5-Ne pas refuser l’accès aux locaux ? ... mais limiter les déplacements des agents de l’Administration

5.1. Droit d’accès limité

Le contribuable qui refuse de laisser un agent qualifié accéder à ses locaux, commet une infraction fiscale qui pourra être sanctionnée par une amende.

Toutefois, les agents ne peuvent avoir accès qu’aux locaux où une activité professionnelle est exercée de sorte qu’ils ne peuvent se rendre dans les autres parties du bâtiment. Il conviendra dès lors de leur préciser dans quels locaux une activité professionnelle a lieu afin de limiter leurs déplacements.

Pour les locaux non professionnels, l’agent ne peut y avoir accès que dans la mesure où une activité professionnelle est présumée y être exercée. En outre, cet accès est soumis à une autorisation du Juge de police. La visite des locaux non professionnels ne peut avoir lieu qu’entre 05h00 et 21h00.

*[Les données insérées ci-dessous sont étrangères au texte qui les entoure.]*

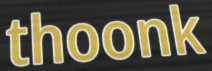
thoonkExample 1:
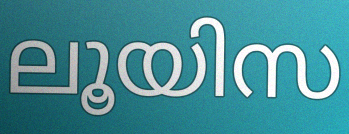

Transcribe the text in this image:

ലൂയിസ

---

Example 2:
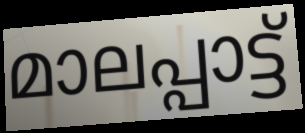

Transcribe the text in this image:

മാലപ്പാട്ട്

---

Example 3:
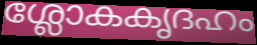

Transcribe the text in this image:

ശ്ലോകകൃദഹം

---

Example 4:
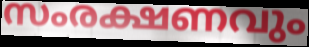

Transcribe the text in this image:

സംരക്ഷണവും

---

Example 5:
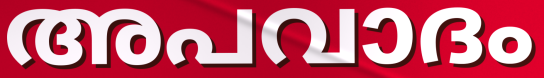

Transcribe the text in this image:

അപവാദം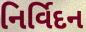
નિર્વિદન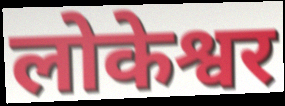
लोकेश्वर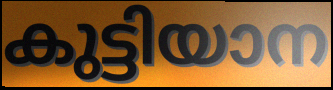
കുട്ടിയാനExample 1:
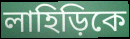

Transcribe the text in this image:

লাহিড়িকে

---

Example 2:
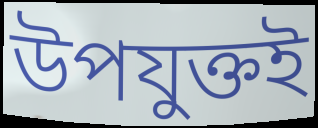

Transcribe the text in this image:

উপযুক্তই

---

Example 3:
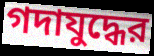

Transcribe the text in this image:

গদাযুদ্ধের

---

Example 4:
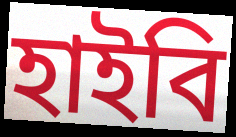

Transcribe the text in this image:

হাইবি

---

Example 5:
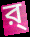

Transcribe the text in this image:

র্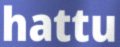
hattu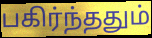
பகிர்ந்ததும்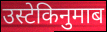
उस्टेकिनुमाबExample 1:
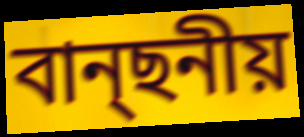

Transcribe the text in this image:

বান্ছনীয়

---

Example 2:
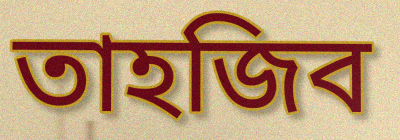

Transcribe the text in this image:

তাহজিব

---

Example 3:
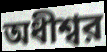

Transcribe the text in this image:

অধীশ্বর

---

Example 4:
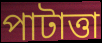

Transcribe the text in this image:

পাটাত্তা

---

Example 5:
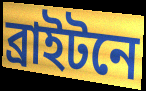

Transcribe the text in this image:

ব্রাইটনেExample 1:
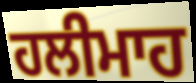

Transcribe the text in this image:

ਹਲੀਮਾਹ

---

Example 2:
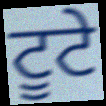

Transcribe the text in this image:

ਟੂਟੇ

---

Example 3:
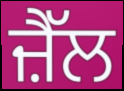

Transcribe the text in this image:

ਜ਼ੈੱਲ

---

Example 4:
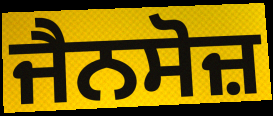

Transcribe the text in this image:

ਜੈਨਸੋਜ਼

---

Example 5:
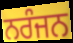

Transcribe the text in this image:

ਨਰੰਜਨ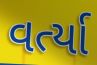
વર્ત્યા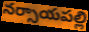
నర్సాయపల్లి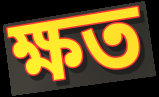
ক্ষত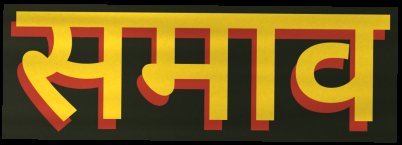
समावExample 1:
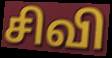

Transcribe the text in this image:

சிவி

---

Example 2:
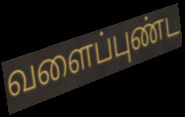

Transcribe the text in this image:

வளைப்புண்ட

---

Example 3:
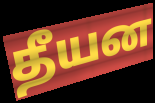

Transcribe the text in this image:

தீயன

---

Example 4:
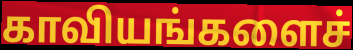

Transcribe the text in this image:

காவியங்களைச்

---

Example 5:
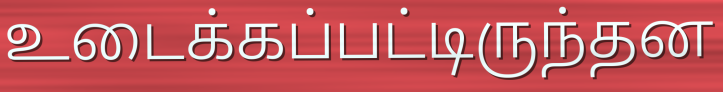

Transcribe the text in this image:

உடைக்கப்பட்டிருந்தனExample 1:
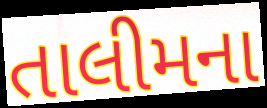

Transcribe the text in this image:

તાલીમના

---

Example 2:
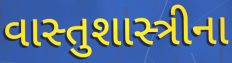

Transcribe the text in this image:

વાસ્તુશાસ્ત્રીના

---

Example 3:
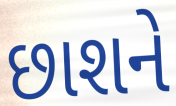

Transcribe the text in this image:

છાશને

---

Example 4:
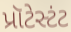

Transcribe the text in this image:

પ્રૉટેસ્ટંટ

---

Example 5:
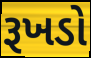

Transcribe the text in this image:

રૂખડો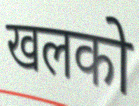
खलकोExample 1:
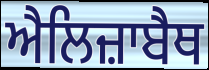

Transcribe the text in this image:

ਐਲਿਜ਼ਾਬੈਥ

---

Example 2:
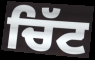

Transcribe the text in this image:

ਚਿੱਟ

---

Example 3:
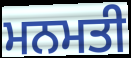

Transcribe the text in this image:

ਮਨਮਤੀ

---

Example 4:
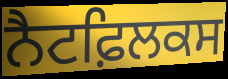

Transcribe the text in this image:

ਨੈਟਫ਼ਿਲਕਸ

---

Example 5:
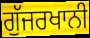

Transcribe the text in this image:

ਗੁੱਜਰਖਾਨੀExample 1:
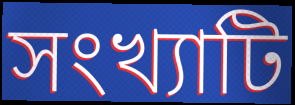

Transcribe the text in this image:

সংখ্যাটি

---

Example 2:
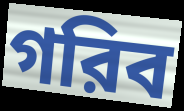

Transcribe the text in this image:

গরিব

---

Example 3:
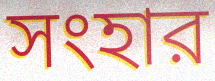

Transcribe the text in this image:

সংহার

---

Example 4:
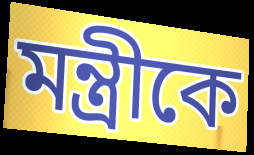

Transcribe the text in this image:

মন্ত্রীকে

De même, dès que des locaux sont habités, même si une activité professionnelle y est exercée, l’Administration doit être en possession d’une autorisation du Juge de police.

5.2 Qui donne l’accès ?

Notons que l’obligation légale d’accorder le libre accès aux locaux professionnels appartient à la personne qui exerce l’activité économique, à savoir le contribuable lui-même. En conséquence, si le contribuable n’est pas présent sur place, les éventuelles autres personnes présentes n’ont, quant à elles, aucune obligation légale d’accorder l’accès aux locaux. Dans ce cas de figure, les agents de l’Administration ne pourront en principe que constater l’absence du contribuable et l’impossibilité d’accéder aux locaux.

5.3 Et qu’en est-il si le contribuable est une personne morale ?

C’est uniquement la personne qui dispose du pouvoir de représenter valablement la société vis-à-vis des autorités administratives qui sera tenue d’accorder le libre accès aux locaux ; à l’exclusion donc de tout autre membre du personnel de la personne morale concernée.